_Exercise brief_. Would you reproduce the entries that follow exactly as they appear?

_Dataset entries_.
-.-.-

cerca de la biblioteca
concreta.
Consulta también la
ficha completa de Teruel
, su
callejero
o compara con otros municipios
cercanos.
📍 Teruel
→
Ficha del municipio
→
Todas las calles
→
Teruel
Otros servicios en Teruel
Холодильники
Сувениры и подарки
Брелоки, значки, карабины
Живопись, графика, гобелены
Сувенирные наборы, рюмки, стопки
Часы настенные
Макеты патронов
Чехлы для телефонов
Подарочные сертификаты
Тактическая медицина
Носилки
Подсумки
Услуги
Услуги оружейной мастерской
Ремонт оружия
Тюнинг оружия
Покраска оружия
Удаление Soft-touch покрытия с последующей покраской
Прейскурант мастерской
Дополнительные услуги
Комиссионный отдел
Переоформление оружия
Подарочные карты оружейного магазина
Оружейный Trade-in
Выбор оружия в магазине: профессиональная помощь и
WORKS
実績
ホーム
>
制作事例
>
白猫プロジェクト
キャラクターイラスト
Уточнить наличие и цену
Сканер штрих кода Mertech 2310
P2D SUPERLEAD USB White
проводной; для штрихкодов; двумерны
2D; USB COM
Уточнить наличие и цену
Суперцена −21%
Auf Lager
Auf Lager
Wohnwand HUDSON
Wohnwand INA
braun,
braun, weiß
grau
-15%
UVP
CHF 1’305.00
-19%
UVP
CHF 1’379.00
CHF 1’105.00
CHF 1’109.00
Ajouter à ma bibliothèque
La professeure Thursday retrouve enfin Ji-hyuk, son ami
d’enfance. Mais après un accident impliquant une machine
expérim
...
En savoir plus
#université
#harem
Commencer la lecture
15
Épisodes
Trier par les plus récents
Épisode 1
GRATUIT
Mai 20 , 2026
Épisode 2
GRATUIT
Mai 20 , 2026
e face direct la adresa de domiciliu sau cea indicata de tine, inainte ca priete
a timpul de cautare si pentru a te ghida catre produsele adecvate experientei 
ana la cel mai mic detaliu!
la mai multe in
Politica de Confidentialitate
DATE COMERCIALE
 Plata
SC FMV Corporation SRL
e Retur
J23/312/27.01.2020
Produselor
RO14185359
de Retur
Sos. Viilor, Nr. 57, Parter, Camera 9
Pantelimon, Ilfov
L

-.-.-

_Finished task_.
cerca de la biblioteca
concreta.
Consulta también la
ficha completa de Teruel
, su
callejero
o compara con otros municipios
cercanos.
📍 Teruel
→
Ficha del municipio
→
Todas las calles
→
Teruel
Otros servicios en Teruel
Холодильники
Сувениры и подарки
Брелоки, значки, карабины
Живопись, графика, гобелены
Сувенирные наборы, рюмки, стопки
Часы настенные
Макеты патронов
Чехлы для телефонов
Подарочные сертификаты
Тактическая медицина
Носилки
Подсумки
Услуги
Услуги оружейной мастерской
Ремонт оружия
Тюнинг оружия
Покраска оружия
Удаление Soft-touch покрытия с последующей покраской
Прейскурант мастерской
Дополнительные услуги
Комиссионный отдел
Переоформление оружия
Подарочные карты оружейного магазина
Оружейный Trade-in
Выбор оружия в магазине: профессиональная помощь и
WORKS
実績
ホーム
>
制作事例
>
白猫プロジェクト
キャラクターイラスト
Уточнить наличие и цену
Сканер штрих кода Mertech 2310
P2D SUPERLEAD USB White
проводной; для штрихкодов; двумерны
2D; USB COM
Уточнить наличие и цену
Суперцена −21%
Auf Lager
Auf Lager
Wohnwand HUDSON
Wohnwand INA
braun,
braun, weiß
grau
-15%
UVP
CHF 1’305.00
-19%
UVP
CHF 1’379.00
CHF 1’105.00
CHF 1’109.00
Ajouter à ma bibliothèque
La professeure Thursday retrouve enfin Ji-hyuk, son ami
d’enfance. Mais après un accident impliquant une machine
expérim
...
En savoir plus
#université
#harem
Commencer la lecture
15
Épisodes
Trier par les plus récents
Épisode 1
GRATUIT
Mai 20 , 2026
Épisode 2
GRATUIT
Mai 20 , 2026
e face direct la adresa de domiciliu sau cea indicata de tine, inainte ca priete
a timpul de cautare si pentru a te ghida catre produsele adecvate experientei 
ana la cel mai mic detaliu!
la mai multe in
Politica de Confidentialitate
DATE COMERCIALE
 Plata
SC FMV Corporation SRL
e Retur
J23/312/27.01.2020
Produselor
RO14185359
de Retur
Sos. Viilor, Nr. 57, Parter, Camera 9
Pantelimon, Ilfov
L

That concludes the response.